E aqui vou lhes contar um segredo que eles não sabiam: violência contra meninas, uma unanimidade brasileira. Ouso dizer que todas nós lembramos de alguma violência sexual sofrida na infância. Se não foi diretamente no nosso corpo, foi de uma irmã, de uma prima, de uma vizinha, fazendo com que nos sintamos culpadas ou feridas. Se não foi comigo, poderia ter sido. Sempre ali, dentro do ambiente doméstico, com pessoas de “confiança”, de forma sorrateira a violência sexual é convivida, e negada.

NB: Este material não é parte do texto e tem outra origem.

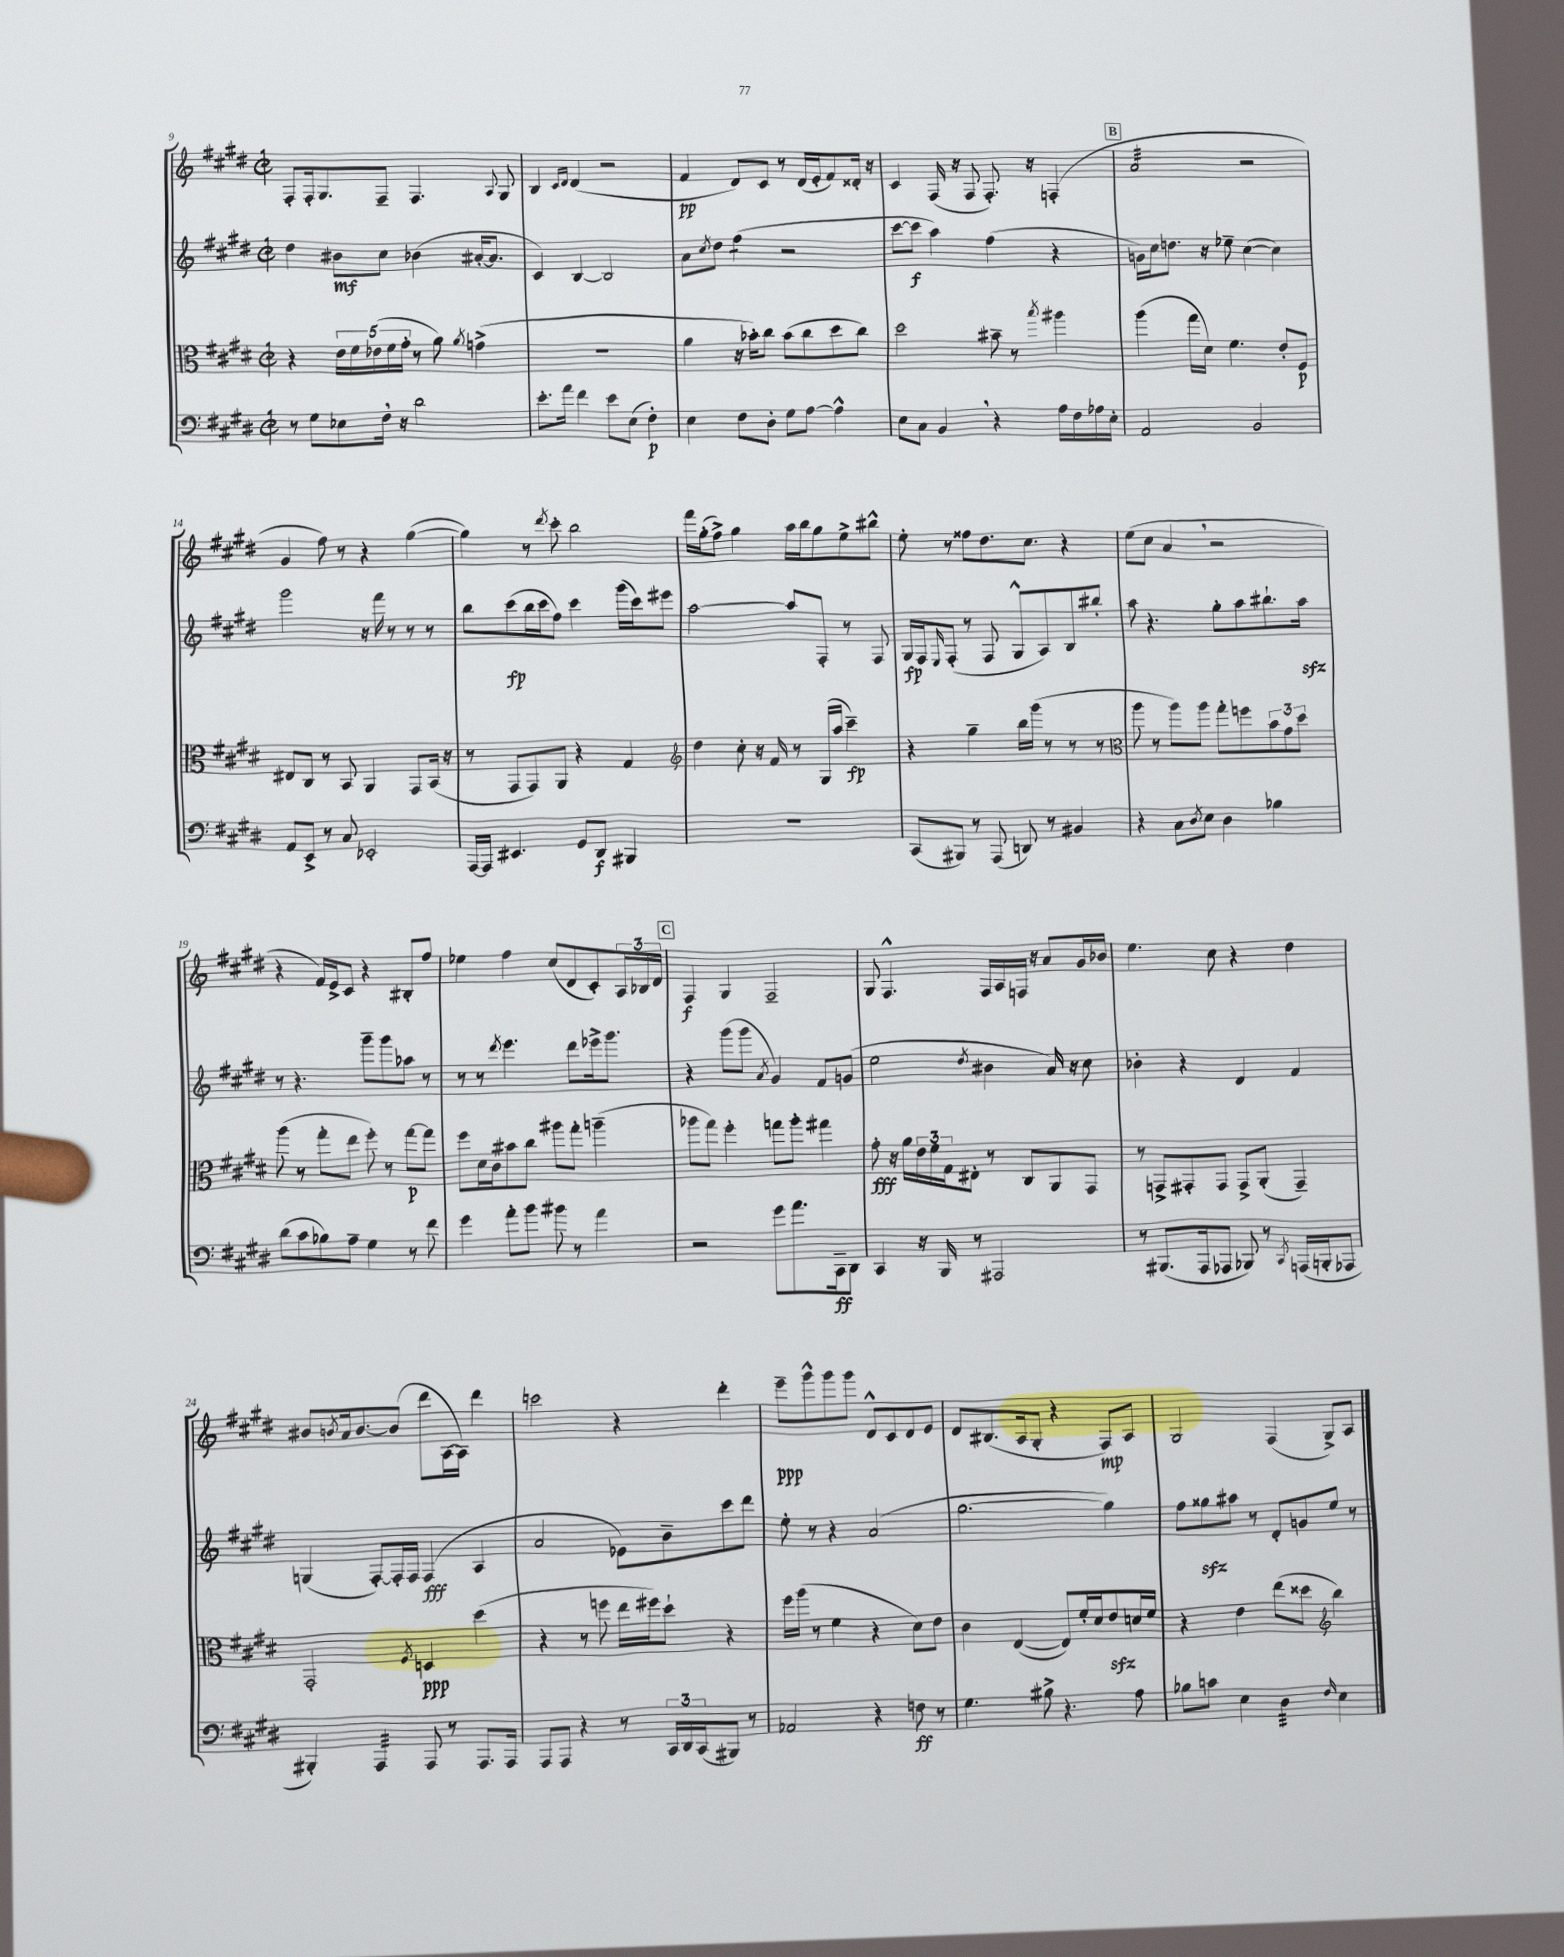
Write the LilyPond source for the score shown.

<<
\new StaffGroup <<
\new Staff = "s0" {
    \clef treble \key e \major \defaultTimeSignature \time 2/2
    fis8-. fis16-. gis8. fis8-- fis4. \appoggiatura { a8 } gis8 |
    b4 \grace { cis'16 dis'16 } dis'4( r2 |
    fis'4\pp dis'8) cis'8 r8 dis'16( e'16-. fis'8) disis'16-. r16 |
    cis'4 fis16( r16 fis8 fis8.-.) r16 f4-.( |
    \mark \markup { \box "B" } a'2:32 r2 |
    gis'4 fis''8) r8 r4 gis''4~( |
    gis''4) r8 \acciaccatura { dis'''8 } cis'''8-. b''2 |
    fis'''16 gis''16-.( fis''8->) gis''4 a''16 b''16 gis''8 e''8-> bis''8-^ |
    e''8-. r8 fisis''8 dis''8. cis''8. r4 |
    e''8( cis''8 a'4 \breathe r2 |
    r4 fis'16) e'16-> cis'8 r4 bis8-. fis''8 |
    ees''4 fis''4 cis''8( dis'8 cis'8-.) \tuplet 3/2 { a16 bes16 dis'16 } |
    \mark \markup { \box "C" } fis4\f gis4 fis2-- |
    gis8 fis4.-^ fis16 a16 f16 r16 a'8 gis'16 bes'16 |
    e''4. cis''8 r4 dis''4 |
    bis'8 \acciaccatura { b'8 } a'16 b'8.~ b'8( dis'''8 a16~ a16) dis'''4 |
    c'''2 r4 dis'''4-. |
    e'''8--\ppp gis'''8-^ gis'''8 gis'''8 dis'8-^ cis'8 dis'8 e'8 |
    dis'8 bis8.( a16 gis8-. r4 fis8\mp) a8 |
    gis2 fis4( gis8->) a8 \bar "|." |
}
\new Staff = "s1" {
    \clef treble \key e \major \defaultTimeSignature \time 2/2
    dis''4 bis'8\mf cis''8 bes'4( ais'16~-. ais'8. |
    cis'4) b4~ b2 |
    a'8 \acciaccatura { cis''8 } dis''8 fis''4:8( r2 |
    cis'''8~ cis'''8\f a''4) fis''4( r4 |
    \mark \markup { \box "B" } g'16) cis''16 d''8. r16 ees''8-- cis''4~( cis''4) |
    gis'''2 r16 fis'''16 r8 r8 r8 |
    b''8 cis'''8\fp( b''16 cis'''16 fis''8) cis'''4 gis'''16( cis'''16) eis'''8 |
    a''2~ a''8 fis8-. r8 fis8 |
    gis16\fp fis16 \grace { e16 } fis8-.( r8 fis8 gis8-^ a8) b8 bis''8-. |
    a''8 r4. gis''8-. a''8 bis''8.-! a''16\sfz |
    r8 r4. gis'''8-- gis'''8 aes''8 r8 |
    r8 r8 \acciaccatura { dis'''8 } e'''4. dis'''8 ees'''16-> gis'''8. |
    \mark \markup { \box "C" } r4 gis'''8( gis'''8 \acciaccatura { a'8 } gis'4) fis'8 g'8( |
    e''2 \acciaccatura { dis''8 } bis'4 a'16) r16 cis''8 |
    bes'4-. r4 dis'4 fis'4 |
    g4( fis8~-.) fis16-. fis16 fis4\fff( a4 |
    a'2 ees'8) b'8-- cis'''8 dis'''8 |
    e''8-. r8 r4 a'2( |
    gis''2.~ gis''4) |
    fis''8 gisis''8\sfz ais''8 r8 dis'8-. g'8 e''8 r8 \bar "|." |
}
\new Staff = "s2" {
    \clef alto \key e \major \defaultTimeSignature \time 2/2
    r4 \tuplet 5/4 { e'16 fis'16 ees'16( fis'16 gis'16-. } r8 a'8) \acciaccatura { a'8 } g'4->( |
    R1 |
    a'4 r16 bes'16-.) cis''8 bes'8( cis''8 dis''8 cis''8) |
    dis''2 bis'8-- r8 \acciaccatura { b''8 } ais''4 |
    \mark \markup { \box "B" } a''4( gis''16 dis'16) fis'4. e'8-. fis8\p |
    eis8 cis8 r8 b,8 a,4 gis,8 b,16( r16 |
    r8 gis,8 gis,8) a,8 r4 gis4 |
    \clef treble dis''4 cis''8-. r16 fis'16 r8 gis16( a''16 cis'''4--\fp) |
    r4 gis''4-- b''16 gis'''16( r8 r8 r8 |
    \clef alto a''8 r8 a''8) a''8 gis''8-. f''8 \tuplet 3/2 { b'8 gis'8 dis''8 } |
    a''8( r8 gis''8-. e''8 fis''8-.) r8 gis''8~\p gis''8 |
    fis''8 dis'16 cis'16 bis'8 cis''8 ais''8 gis''8-. a''4--( |
    \mark \markup { \box "C" } aes''8 gis''8) fis''4-. g''8 aes''8-. gis''4 |
    gis'8-.\fff r16 a'16 \tuplet 3/2 { e'16 fis'16 gis16 } eis8-. r8 cis8 a,8 gis,8 |
    r8 g,8-> gis,8-. gis,8 gis,8-> a,8-.( gis,4--) |
    gis,2-. \acciaccatura { fis8 } d4\ppp dis''4( |
    r4 r8 f''8 e''16 fis''16) dis''8-! r4 |
    fis''16 a''16( r8 fis'4 r4 dis'8) e'8 |
    cis'4 e4~( e8) fis'16-. dis'16 e'8\sfz d'16 fis'16 |
    r4 e'4 e''8( disis''8 \clef treble b''4) \bar "|." |
}
\new Staff = "s3" {
    \clef bass \key e \major \defaultTimeSignature \time 2/2
    r8 gis8 ees8 fis16 \breathe r16 dis'2 |
    e'8.-. a'16 fis'4 e'8 e8( fis4-.\p) |
    e4 fis8 dis8-. gis8 a8~ a4-^ |
    e8 cis8 b,4 \breathe r4 a16 fis16 aes16 e16-. |
    \mark \markup { \box "B" } a,2 b,2 |
    a,8 e,8-> r8 cis8 ees,2-. |
    a,,16~ a,,16 eis,4. gis,8 dis,8\f bis,,4 |
    R1 |
    cis,8( bis,,8) r8 a,,8( d,8) r8 bis,4 |
    r4 cis8 \acciaccatura { dis8 } e8 dis4 bes4 |
    dis'8( cis'8 bes8) a8-- gis4 r8 fis'8 |
    gis'4 a'8-. b'8 bis'8 r8 a'4 |
    \mark \markup { \box "C" } r2 gis'8 a'8. cis,16--\ff dis,8 |
    cis,4 r16 b,,16 r8 ais,,2 |
    r8 bis,,8.( a,,16 aes,,8 bes,,8) r8 \acciaccatura { cis,8 } a,,16( b,,16-. aes,,8 |
    bis,,4-.) a,,4:32 a,,8 r8 a,,8. a,,16 |
    a,,8 a,,8 r4 r8 \tuplet 3/2 { cis,16 dis,16 cis,16( } bis,,8) r8 |
    aes,2 r4 f8\ff r8 |
    gis4. bis8-> r4. a8 |
    bes8 c'8 e4 dis4:32 \grace { fis16 } e4 \bar "|." |
}
>>
>>
\layout { \context { \Score currentBarNumber = #9 } }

Todas nos sentimos culpadas de alguma forma por sermos vítimas. Guardamos o silêncio dessas dores e transformamos em luta sempre que vemos sinais dela se perpetuar ou se voltar para nossas meninas. Não é fácil admitir que já silenciamos violências, é um processo doloroso, angustiante, com nó na garganta. Mas a ameaça de perpetuação dessa violência é reagida com essa força veloz que vimos nos últimos dias e não só por mulheres politicamente ativas. A tentativa de retrocesso coloca em voga de fato outro assunto: a cultura do estupro. Essa sim, precisa de leis que a combatam, precisa de urgência e é uma cicatriz profunda na sociedade brasileira.
Não contavam com a força das nossas dores. Sigamos, atentas, juntas e fortes, combater ao fascismo é fundamental para nossa paz.
*Bárbara Bezerra é diretora do Sindipetro NF e coordenadora do Coletivo de Mulheres Petroleiras.